Roll the beef in seasoned flour. Heat a frying pan over medium-high heat, add a dash of oil and brown beef in batches. Transfer beef to an ovenproof casserole dish as you go.
Lower the heat and add another dash of oil to the pan. Add the onion and cook until soft, then add the pumpkin and carrot slices. Pour in the red wine and allow to bubble and reduce slightly. Add the stock and tomatoes and stir well. Season. Add to the casserole dish with the bay leaf. Cover meat with a piece of baking paper, cut to fit. Cover with lid and cook for 21/2 hours, until the beef is tender.
Remove from the oven and thicken the sauce with a small amount of butter and flour paste (mix together 25g softened butter with 2 tablespoons flour until you have a paste). Discard the bay leaf, add a splash of red wine vinegar and leave beef to cool completely.
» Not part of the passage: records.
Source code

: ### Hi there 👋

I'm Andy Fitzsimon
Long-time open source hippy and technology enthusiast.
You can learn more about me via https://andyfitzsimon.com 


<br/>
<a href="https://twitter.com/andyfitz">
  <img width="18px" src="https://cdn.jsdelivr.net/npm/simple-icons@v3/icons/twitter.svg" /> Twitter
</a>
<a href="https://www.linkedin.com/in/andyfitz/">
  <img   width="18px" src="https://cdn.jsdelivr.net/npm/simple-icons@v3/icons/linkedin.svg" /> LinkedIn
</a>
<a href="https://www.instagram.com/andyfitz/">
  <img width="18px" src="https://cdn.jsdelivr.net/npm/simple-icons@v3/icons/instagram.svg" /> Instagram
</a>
Preheat the oven to 190°C.
Place the shortcrust pastry sheets, one on top of the other, and roll a little more to fit a 23cm pie tin, leaving the overhang. Lightly prick the base with a fork. Spoon in the cooled filling. Brush the edge of the pastry with egg wash. Roll flaky pastry out as above, to fit pie. Place the pastry top on, cut away excess pastry and crimp the edges.
Make a few slits in the top with a knife for the steam to escape. Brush the top with egg wash and place in the oven. Cook pie for 45 - 50 minutes until the pastry is well browned and the filling piping hot.